A senior administration official, in a briefing call with reporters on Wednesday morning said the broad intent of the gun package is to provide a comprehensive approach to deal with everything "from massacres to everyday gun violence."
Since passing significant gun measures in Congress will pose a challenge, especially in the GOP-controlled House, the Obama package includes 23 actions Obama is taking on his own, including a new nominee for the director of the Alcohol, Tobacco and Firearms administration, a post left unfilled for years as Obama's original nominee was stalled in Congress and never confirmed.

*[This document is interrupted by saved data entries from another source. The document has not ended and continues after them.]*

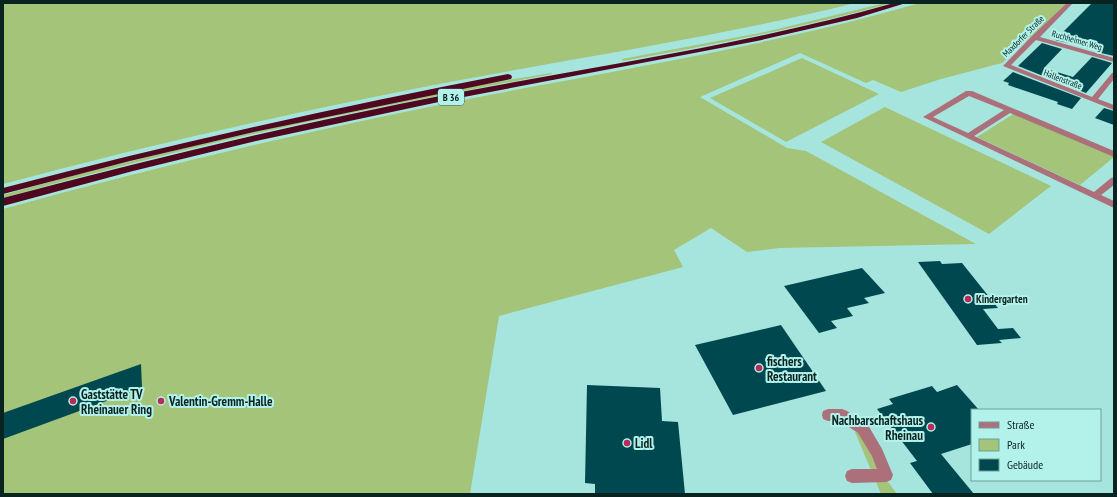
<svg xmlns="http://www.w3.org/2000/svg" width="1117" height="497" font-family="'PT Sans Narrow',sans-serif">
<style>
.green{fill:#a3c479}
.building{fill:#004850}
.lines{fill:none;stroke-linecap:round;stroke-linejoin:round}
.minor{fill:#ab707a;fill-rule:evenodd}
.highway{fill:#4f0820;fill-rule:evenodd}
.poi-dot{fill:#b92a57;stroke:#b3f2eb;stroke-width:1.5}
.labels{text-anchor:middle;dominant-baseline:central;stroke-width:4;stroke-linejoin:round;paint-order:stroke}
.far-street-label{font-size:9px;fill:#092321;stroke:#b3f2eb}
.shield{fill:#b3f2eb;stroke:#3c615e;stroke-width:1}
.shield-label{font-size:10px;font-weight:bold;fill:#092321}
.poi-label{font-size:11px;font-weight:bold;fill:#092321;stroke:#b3f2eb;text-anchor:start}
.near-poi-label{font-size:13px;font-weight:bold;fill:#092321;stroke:#b3f2eb;text-anchor:start}
</style>
<rect width="100%" height="100%" fill="#a6e5de"/>
<path class="green" d="M3,3H855C723,36 589,56 455,81C303,110 153,144 3,184Z
M885,3H892C804,27 713,45 623,61L622,59L765,32Z
M920,3H1068L1002,63L941,79L901,92L873,80L866,83L800,53L700,97L787,148L806,151L976,244L780,248L747,252L711,228L674,250L683,267L499,316L470,494H3V209C152,168 302,132 453,102C609,71 767,47 920,3Z
M802,58L879,94L786,142L710,98Z
M551,73L552,74C443,95 334,115 226,140C151,158 77,177 3,198V195C113,164 225,138 338,114C409,99 480,84 551,73Z
M885,107L1051,186L989,234L821,142Z
M1015,113L1114,155V157L1080,185L977,137Z
M855,432L861,433L876,452L875,464L897,494H881Z"/>
<path class="building" d="M1092,3H1114V56L1097,52L1099,50L1070,42L1068,43L1055,40Z
M1042,43L1062,49L1044,68L1073,77L1092,57L1112,63L1086,93L1018,66Z
M1013,72L1081,98L1072,109L1057,104L1058,102L1008,85L1009,83L1003,81Z
M1104,108L1114,111V125L1095,118Z
M940,261L942,264L962,263L998,308L983,309L998,329L1013,328L1021,338L999,340L1002,343L977,345L918,262Z
M862,268L885,293L864,298L869,303L847,308L853,316L831,321L837,328L819,333L784,286Z
M781,325L826,391L733,415L695,345Z
M141,364L142,388L3,439V413Z
M587,385L660,388L662,421L678,422L685,494H595V484L585,483Z
M957,385L979,410H972V444L941,454L974,494H933L910,463L917,461L877,409L893,404L889,399L932,386L937,392Z"/>
<g class="lines">
<path class="minor" d="M1067,3H1073L1040,37L1114,58V62L1036,40L1011,65L1092,97L1112,73L1114,72V79L1098,99L1114,105V110L1003,66L1032,36Z
M966,91H972L1114,151V157L1010,113L974,136L1094,192L1111,178L1114,177V185L1101,195L1114,201V208L923,117ZM969,96L1004,110L968,133L933,117Z
M828,409H842L847,411L868,425L882,449L893,475L891,480L886,482L852,483L847,481L845,476L847,471L852,469H877L872,456L858,433L840,421H828L823,419L822,415L823,411Z"/>
<path class="highway" d="M894,3H906L857,18L757,41L448,100L256,141L133,171L3,206V198C151,159 299,123 450,94C598,66 748,44 894,3Z
M508,74L511,75L512,77L511,79L254,132L130,161L3,194V188C170,144 338,107 508,74Z"/>
</g>
<g class="poi-dot">
<circle cx="968" cy="299" r="4"/>
<circle cx="759" cy="368" r="4"/>
<circle cx="73" cy="401" r="4"/>
<circle cx="161" cy="401" r="4"/>
<circle cx="931" cy="427" r="4"/>
<circle cx="627" cy="443" r="4"/>
</g>
<g class="labels">
<g class="far-street-label">
<text transform="translate(1023 36) rotate(-45)">Maxdorfer Straße</text>
<text transform="translate(1077 40) rotate(16)">Ruchheimer Weg</text>
<text transform="translate(1063 79) rotate(21)">Hallenstraße</text>
</g>
<rect class="shield" x="438" y="89" width="26" height="16" rx="3"/>
<g class="shield-label">
<text x="451" y="97">B 36</text>
</g>
<g class="poi-label">
<text x="976" y="299">Kindergarten</text>
</g>
<g class="near-poi-label">
<text x="767" y="361">fischers<tspan x="767" dy="15">Restaurant</tspan></text>
<text x="81" y="394">Gaststätte TV<tspan x="81" dy="15">Rheinauer Ring</tspan></text>
<text x="169" y="401">Valentin-Gremm-Halle</text>
<text x="923" y="420" text-anchor="end">Nachbarschaftshaus<tspan x="923" dy="15">Rheinau</tspan></text>
<text x="635" y="443">Lidl</text>
</g>
</g>
<rect width="1117" height="497" fill="none" stroke="#092321" stroke-width="8"/>
<rect x="971" y="409" width="130" height="72" fill="#b3f2eb" stroke="#6f9f9a"/>
<rect x="979" y="422" width="20" height="6" fill="#ab707a" stroke="#6f9f9a"/>
<text x="1007" y="429" font-size="12" fill="#092321">Straße</text>
<rect x="979" y="439" width="20" height="12" fill="#a3c479" stroke="#6f9f9a"/>
<text x="1007" y="449" font-size="12" fill="#092321">Park</text>
<rect x="979" y="459" width="20" height="12" fill="#004850" stroke="#6f9f9a"/>
<text x="1007" y="469" font-size="12" fill="#092321">Gebäude</text>
</svg>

The Obama White House is launching an extensive, campaign-style drive to build support for Congress to act. A White House official told the Sun-Times that will include "outreach to a variety of stakeholder groups. We'll continue to engage in coming weeks, months." Obama and Biden "get out of Washington to talk about this. Social media will continue." There will be continuing work with mayors, governors, law enforcement, parent and other groups, other groups we've been working with."
Further evidence of the hurdles the Obama proposals face comes from chilly reception from House Judiciary Chairman Bob Goodlatte (R-Va.); his panel would handle much of the proposed legislation and would be ground zero for the gun battles to come.
"House Republicans welcome the recommendations of this task force and will consider them as the House continues to examine ways to prevent tragedies like the one in Newtown. However, good intentions do not necessarily make good laws, so as we investigate the causes and search for solutions, we must ensure that any proposed solutions will actually be meaningful in preventing the taking of innocent life and that they do not trample on the rights of law-abiding citizens to exercise their Constitutionally-guaranteed rights. We will take these recommendations into consideration as we continue to conduct our own inquiries into how to prevent these tragedies from happening," Goodlatte said.
Highlights of the proposals include:
*Reinstating the assault weapons ban; the nation had one in place between 1994 and 2004.
*Mandating background checks on all gun sales.
*Limiting high capacity magazines to 10 bullets.
*Banning armor-piercing bullets.
*Ending the freeze on gun violence research.
*Bolstering mental health coverage for youths.